-
-
Notifications
You must be signed in to change notification settings - Fork 2.1k
Description
Description
When astropy downloads remote files, it can store them in a global cache; it can then avoid re-downloading them unless explicitly requested. For normal use this cache persists between astropy runs and can save time and load on remote servers (only some of which are associated with Astropy).
Currently when we run the test suite, we run the entire thing with the cache in a temporary location, so all remote files must be re-downloaded for every test run. For testing astropy.utils.data, which actually implements the caching mechanism, as of #9182 this is unnecessary, as it uses its own temporary caches for tests where they matter. For any other tests that require remote data, we simply don't run them unless explicitly requested by the user; if the user does request them, all files are re-downloaded every time.
I suggest that astropy not reset its cache to point somewhere temporary on every run. This will not affect astropy.utils.data, whose test suite demonstrates that astropy's caching and downloading mechanisms work correctly. All other tests that require remote data can then be set (by adding flags to their download_file calls) to:
- use cached data if available, not touching the server at all in this case,
- never use the cache because the requested data is different every time, or
- update the data in the cache if it is excessively old.

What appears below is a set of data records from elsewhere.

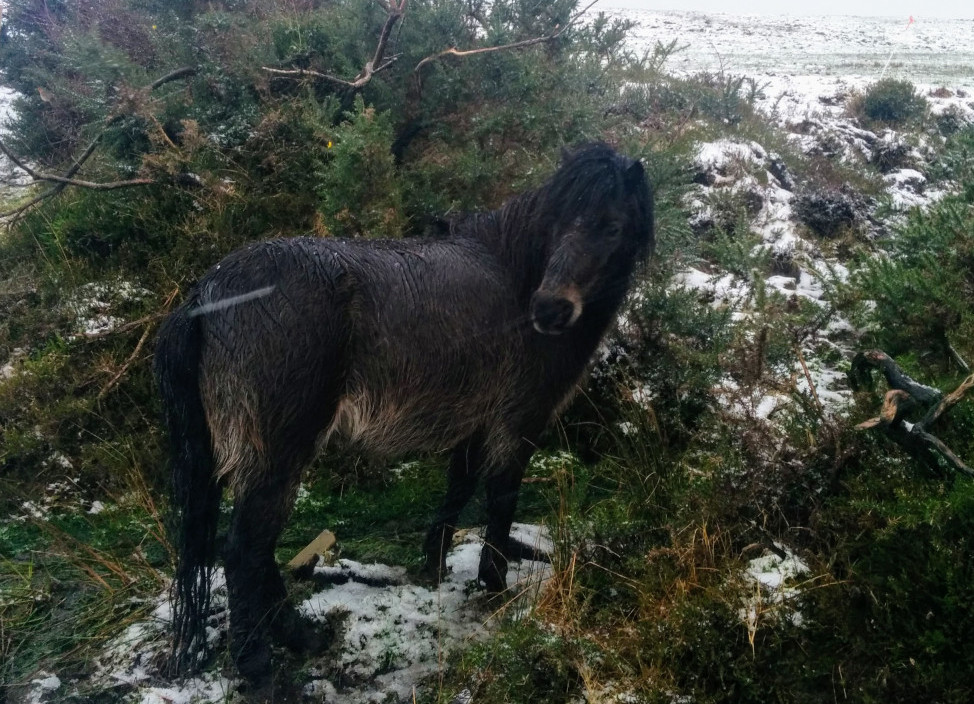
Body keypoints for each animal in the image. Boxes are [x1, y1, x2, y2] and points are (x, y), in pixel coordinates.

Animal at [154, 142, 656, 680]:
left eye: (612, 227)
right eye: (558, 223)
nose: (549, 310)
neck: (516, 275)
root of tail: (204, 294)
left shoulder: (476, 421)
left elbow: (459, 487)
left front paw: (434, 563)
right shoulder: (518, 420)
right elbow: (502, 497)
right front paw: (495, 583)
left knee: (257, 549)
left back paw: (300, 636)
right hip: (278, 451)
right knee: (244, 550)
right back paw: (260, 664)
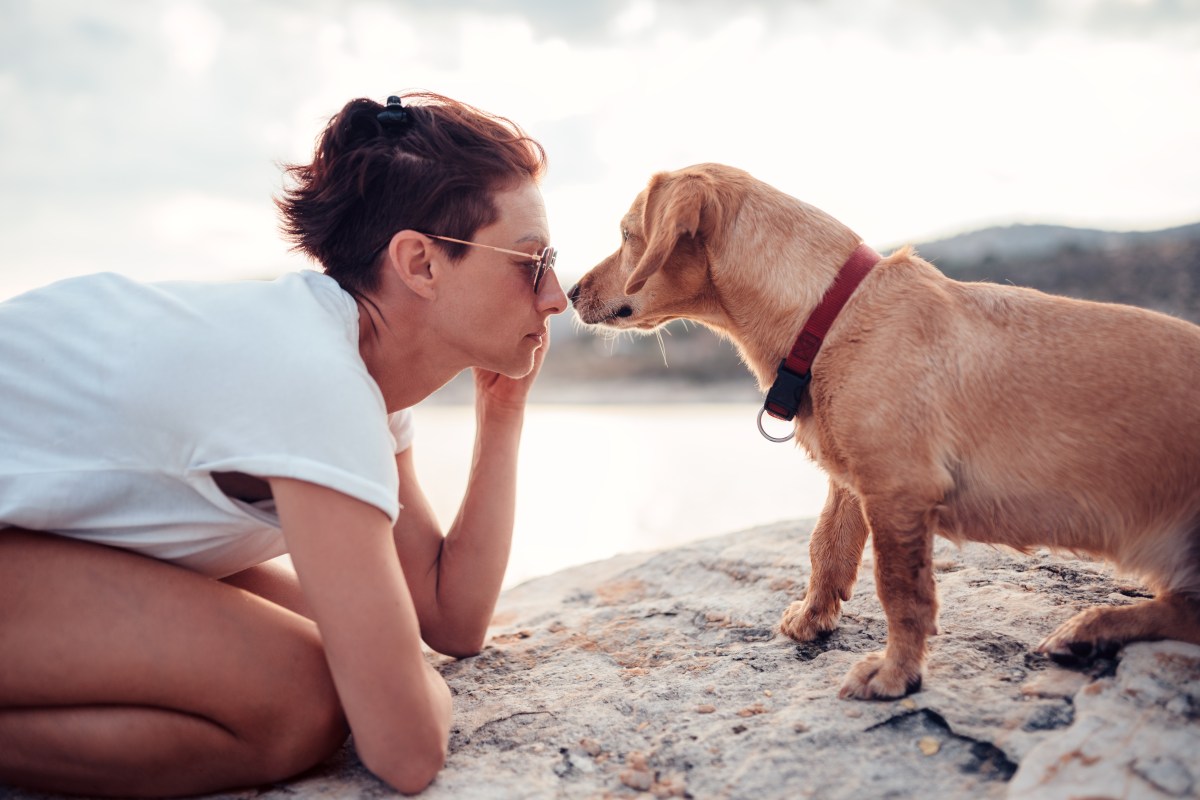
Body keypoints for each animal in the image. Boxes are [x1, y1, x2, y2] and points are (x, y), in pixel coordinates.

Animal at [566, 163, 1200, 700]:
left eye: (626, 234)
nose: (568, 293)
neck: (829, 313)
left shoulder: (898, 492)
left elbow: (901, 592)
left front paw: (896, 673)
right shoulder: (854, 483)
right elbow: (826, 548)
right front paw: (813, 617)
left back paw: (1095, 625)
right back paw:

This will immediately improve the user experience when running astropy with --remote-data=astropy or --remote-data=any. Travis jobs that require remote data can then also be set to persist the Astropy cache, making them both more reliable and faster (for all tests in categories 1 and 3).
This will have the additional advantage that running the astropy test suite will populate the user's cache with things like the IERS tables; they can use this as a first pass at preparing for disconnected operation.
It is probably a good idea to add testing flags to use a temporary cache or to clear the cache (instead of running tests) so that users can easily cope with strange behaviour that comes about if cached files are changed online (though currently users simply stumble over such situations without guidance in normal operation).
One early step of any PR would be to note the volume the cache was populated with after a full --remote-data=any run, which would help decide whether keeping the cache around was a good idea.